La Lega Calcio è appunto una di queste associazioni private, che dal punto di vista strettamente giuridico non è diversa dall’associazione bocciofila di Roccacannuccia. Non è un soggetto produttore di diritto, ma ha solo la possibilità di emanare disposizioni per quanto attiene allo svolgimento dell’attività sportiva. Questo, ed è il punto più importante, sempre che tali disposizioni non contrastino con quelle degli organi di diritto sovraordinati. Se ciò avviene, il regolamento della bocciofila – come qualunque disposizione della Lega Calcio – è carta straccia.
Nel caso di specie, il problema di come gestire una squadra sportiva che abbia al suo interno degli atleti positivi al COVID-19 è di natura strettamente sanitaria. La Lega Calcio non può pensare di gestirlo secondo le proprie regole, e per questa ragione ha sottoscritto un protocollo d’azione con il Comitato Tecnico Scientifico del Ministero della Salute, il quale rimane l’autorità produttrice di diritto in materia. Il secondo punto importante della questione è che tale azione produttrice di diritto si esplica – dato che la gestione della sanità in Italia è demandata alle Regioni – attraverso le strutture sanitarie locali, vale a dire le ASL.
Quando, come è successo, una ASL interviene per mettere in quarantena un gruppo di atleti, è lo Stato che agisce attraverso di essa. E lo Stato e le sue disposizioni, per il concetto di gerarchia delle fonti di cui sopra, rendono carta straccia qualunque protocollo o regolamento redatto per lo svolgimento di un’attività sportiva.
Avere in testa queste semplici cose evita discussioni inutili e prese di posizione che lasciano il tempo che trovano.
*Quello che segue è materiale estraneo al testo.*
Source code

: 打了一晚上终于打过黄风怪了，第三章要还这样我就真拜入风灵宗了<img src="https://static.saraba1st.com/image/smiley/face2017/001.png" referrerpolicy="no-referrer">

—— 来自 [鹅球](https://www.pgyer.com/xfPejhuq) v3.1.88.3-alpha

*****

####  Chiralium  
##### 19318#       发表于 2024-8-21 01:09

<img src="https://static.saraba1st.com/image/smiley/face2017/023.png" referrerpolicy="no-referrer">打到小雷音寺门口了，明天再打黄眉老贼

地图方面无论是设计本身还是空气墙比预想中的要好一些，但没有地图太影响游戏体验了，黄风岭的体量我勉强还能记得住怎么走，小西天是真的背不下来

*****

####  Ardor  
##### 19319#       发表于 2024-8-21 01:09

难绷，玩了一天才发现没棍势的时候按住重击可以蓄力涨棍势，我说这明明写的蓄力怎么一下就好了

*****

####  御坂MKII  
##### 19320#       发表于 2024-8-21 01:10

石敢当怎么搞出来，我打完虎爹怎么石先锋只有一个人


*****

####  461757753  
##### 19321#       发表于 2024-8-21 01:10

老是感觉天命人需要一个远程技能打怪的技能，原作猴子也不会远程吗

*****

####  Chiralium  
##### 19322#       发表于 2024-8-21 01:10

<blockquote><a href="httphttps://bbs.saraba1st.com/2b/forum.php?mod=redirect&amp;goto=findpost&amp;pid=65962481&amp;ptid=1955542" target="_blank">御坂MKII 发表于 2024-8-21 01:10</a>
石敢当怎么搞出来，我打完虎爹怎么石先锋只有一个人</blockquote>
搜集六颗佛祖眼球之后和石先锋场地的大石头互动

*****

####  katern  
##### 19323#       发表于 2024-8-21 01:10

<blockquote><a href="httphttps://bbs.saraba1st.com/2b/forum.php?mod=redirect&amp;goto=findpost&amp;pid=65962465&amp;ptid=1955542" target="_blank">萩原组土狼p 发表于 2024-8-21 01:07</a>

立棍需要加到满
Mette anche al riparo i soggetti singoli dal fare dichiarazioni spericolate, che se non ben gestite possono mettere nei guai con la legge. Ad esempio, un presidente di società sportiva non può dire che anche in presenza di una disposizione sanitaria contraria, egli avrebbe fatto partire ugualmente i propri dipendenti. E’ un infortunio capitato a questo presidente di società (dal minuto 9:33), il quale, probabilmente preso dal calore della discussione, ha rischiato di commettere il reato di istigazione a delinquere, punito dall’articolo 414 del codice penale. Istigare propri dipendenti a violare una disposizione sanitaria, infatti, è un reato penale esattamente come ignorarla.
Lo sport è un importante veicolo di aggregazione e socialità e nel nostro Paese ci sono certamente alcuni sport che per il loro ampio seguito svolgono un’importante funzione di intrattenimento e una non trascurabile funzione economica. I suoi protagonisti sono a volte assurti al ruolo di icone popolari, e tanta notorietà e disponibilità economica può far illudere di essere al di sopra della legge.
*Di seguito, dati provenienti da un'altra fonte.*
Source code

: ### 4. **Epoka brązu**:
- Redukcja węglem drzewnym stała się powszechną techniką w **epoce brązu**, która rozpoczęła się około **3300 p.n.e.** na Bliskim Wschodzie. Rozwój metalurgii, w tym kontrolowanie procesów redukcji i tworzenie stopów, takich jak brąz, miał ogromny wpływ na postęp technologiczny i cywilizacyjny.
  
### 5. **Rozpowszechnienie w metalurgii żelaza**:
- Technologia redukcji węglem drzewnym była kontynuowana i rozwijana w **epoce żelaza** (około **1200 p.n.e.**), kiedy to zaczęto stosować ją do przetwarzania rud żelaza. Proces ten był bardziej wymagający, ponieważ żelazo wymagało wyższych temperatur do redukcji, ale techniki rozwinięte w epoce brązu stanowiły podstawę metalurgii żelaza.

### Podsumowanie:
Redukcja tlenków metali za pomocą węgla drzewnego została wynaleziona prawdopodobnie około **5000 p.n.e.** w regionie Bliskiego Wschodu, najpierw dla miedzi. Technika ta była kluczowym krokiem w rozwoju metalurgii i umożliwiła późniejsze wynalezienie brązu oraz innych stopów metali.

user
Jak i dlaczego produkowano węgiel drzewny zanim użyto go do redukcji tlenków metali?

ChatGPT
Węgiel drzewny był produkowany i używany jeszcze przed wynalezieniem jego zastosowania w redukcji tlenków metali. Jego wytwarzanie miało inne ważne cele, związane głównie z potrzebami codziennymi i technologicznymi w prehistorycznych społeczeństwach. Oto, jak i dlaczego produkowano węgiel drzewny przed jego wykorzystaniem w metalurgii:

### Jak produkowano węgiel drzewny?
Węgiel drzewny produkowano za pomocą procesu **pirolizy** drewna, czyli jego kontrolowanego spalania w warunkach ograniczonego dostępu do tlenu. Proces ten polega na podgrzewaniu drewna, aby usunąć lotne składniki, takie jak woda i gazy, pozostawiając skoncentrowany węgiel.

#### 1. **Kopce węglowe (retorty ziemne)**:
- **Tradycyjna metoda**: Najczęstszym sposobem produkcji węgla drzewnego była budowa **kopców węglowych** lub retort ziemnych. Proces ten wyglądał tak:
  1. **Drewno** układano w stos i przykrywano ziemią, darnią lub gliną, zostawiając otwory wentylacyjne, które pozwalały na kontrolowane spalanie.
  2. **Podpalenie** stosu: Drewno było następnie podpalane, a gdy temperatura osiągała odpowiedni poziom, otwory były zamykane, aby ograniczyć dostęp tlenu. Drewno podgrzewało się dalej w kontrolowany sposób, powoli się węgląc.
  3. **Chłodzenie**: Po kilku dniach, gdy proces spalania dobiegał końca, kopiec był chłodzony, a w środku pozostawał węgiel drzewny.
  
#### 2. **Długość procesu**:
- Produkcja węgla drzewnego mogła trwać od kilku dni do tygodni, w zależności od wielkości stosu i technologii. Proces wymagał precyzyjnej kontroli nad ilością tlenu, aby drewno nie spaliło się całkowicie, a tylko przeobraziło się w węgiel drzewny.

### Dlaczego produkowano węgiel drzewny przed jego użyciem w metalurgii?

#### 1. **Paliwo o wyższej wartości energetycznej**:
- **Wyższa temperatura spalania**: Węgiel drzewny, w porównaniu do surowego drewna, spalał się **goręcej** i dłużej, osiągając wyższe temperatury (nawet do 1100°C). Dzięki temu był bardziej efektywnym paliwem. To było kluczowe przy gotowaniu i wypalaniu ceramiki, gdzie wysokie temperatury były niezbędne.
La realtà, tuttavia, e in particolare la pandemia, riportano le cose nella loro giusta dimensione. L’autorità dello Stato, che non è altro che la nostra collettiva espressione di volontà, prevale su qualunque regolamento. Questo avviene perché il diritto alla salute pubblica non può, specie in una situazione difficile come l’attuale, essere subordinato ad alcun regolamento da bocciofila o simili.
In particolare, la tutela della salute degli atleti e delle loro famiglie deve venire prima di tutto, e forse tirare giù di un paio di tacche il volume dello spettacolo che deve andare avanti ad ogni costo, potrebbe aiutare.